Students are required to complete a report on their progress at the 30 month stage. The report should include the following:

  • a review of new results obtained since the 18 month review;
  • a draft version of the contents pages for the thesis which should be in sufficient detail so as to clearly define the thesis;
  • a summary of work that needs to be done in the remaining months (this should be ranked in order of priority);
  • a timetable for the completion of experimental work (this should not include the provision for new work);
  • a timetable for completion of thesis chapters and submission of thesis no later than 39 months;
  • evidence of satisfactory participation in doctoral development training (students need to complete 210 hours of training before submitting their thesis);
  • evidence of submission of examination entry forms.


A student who has completed all their experimental work and collected all their data and and and who, in the judgement of their supervisor, is in a position to submit their thesis within 12 months can apply to transfer to writing-up status.

The maximum period for writing up is one calendar year irrespective of mode of attendance. In exceptional circumstances the writing up period may be extended. In such circumstances an additional fee will be payable. Writing up status counts as part of the overall period of registration. Writing up status ends on the date of submission of the thesis.
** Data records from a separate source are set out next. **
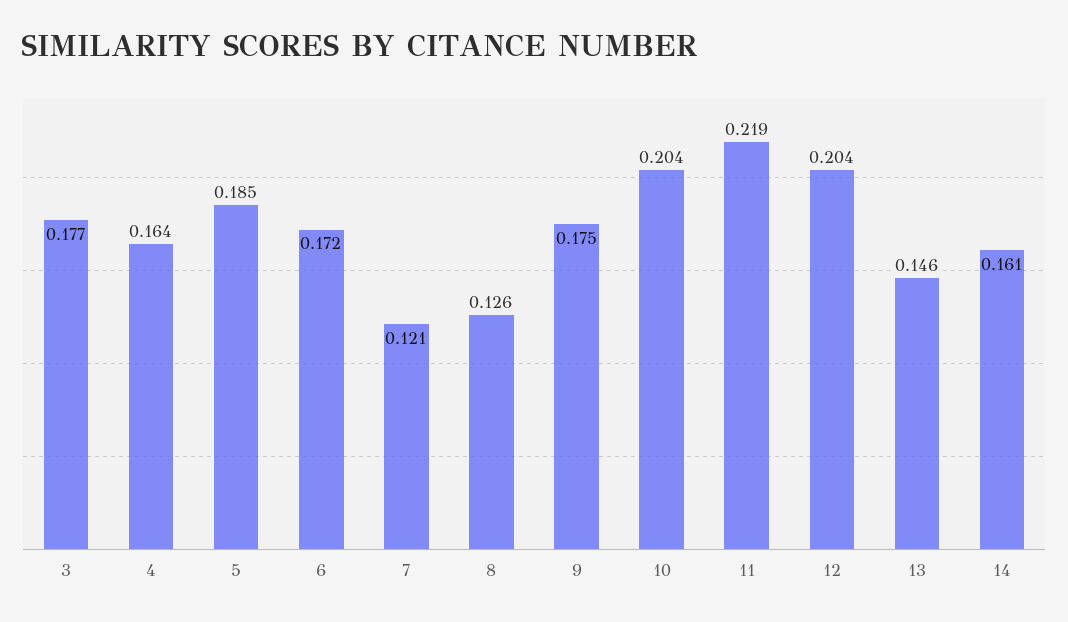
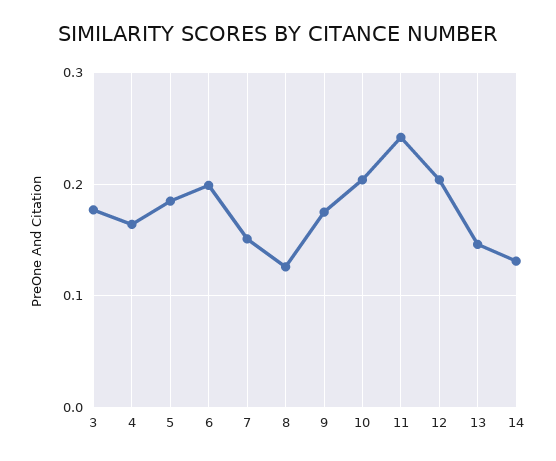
  {
    "3": 0.177,
    "4": 0.164,
    "5": 0.185,
-   "6": 0.172,
+   "6": 0.2,
-   "7": 0.121,
+   "7": 0.15,
    "8": 0.126,
    "9": 0.175,
    "10": 0.204,
-   "11": 0.219,
+   "11": 0.24,
    "12": 0.204,
    "13": 0.146,
-   "14": 0.161
+   "14": 0.13
  }

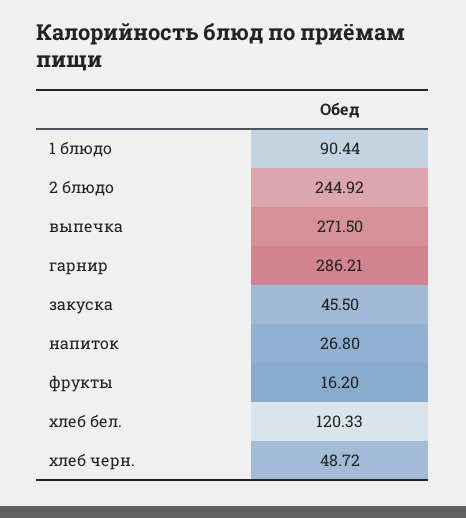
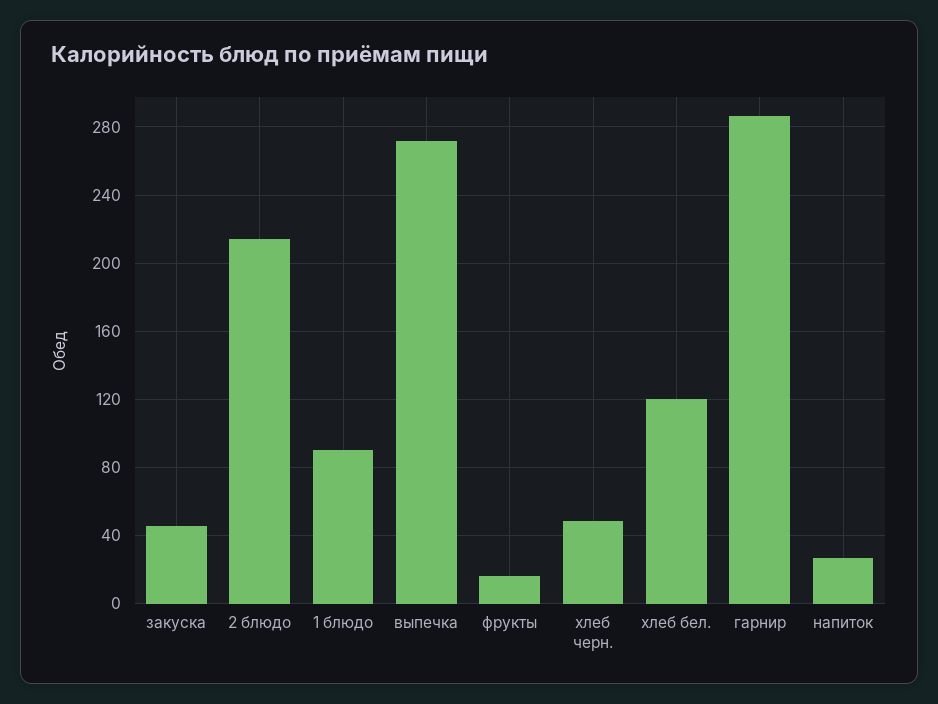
  {
    "1 блюдо": 90.44,
-   "2 блюдо": 244.92,
+   "2 блюдо": 215,
    "выпечка": 271.5,
    "гарнир": 286.21,
    "закуска": 45.5,
    "напиток": 26.8,
    "фрукты": 16.2,
    "хлеб бел.": 120.33,
    "хлеб черн.": 48.72
  }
Students must have completed the minimum registration period (2 years fill-time or 4 years part-time) and not exceeded the maximum registration period (4 years full-time or 7 years part-time). 

Students who enrolled before September 2010 and intend to submit for a PhD or MD(Res) will only be permitted to transfer to writing up status if they have upgraded. 

Students with writing up status are not liable for tuition fees. However, students must continue to re-enrol during the period of writing up.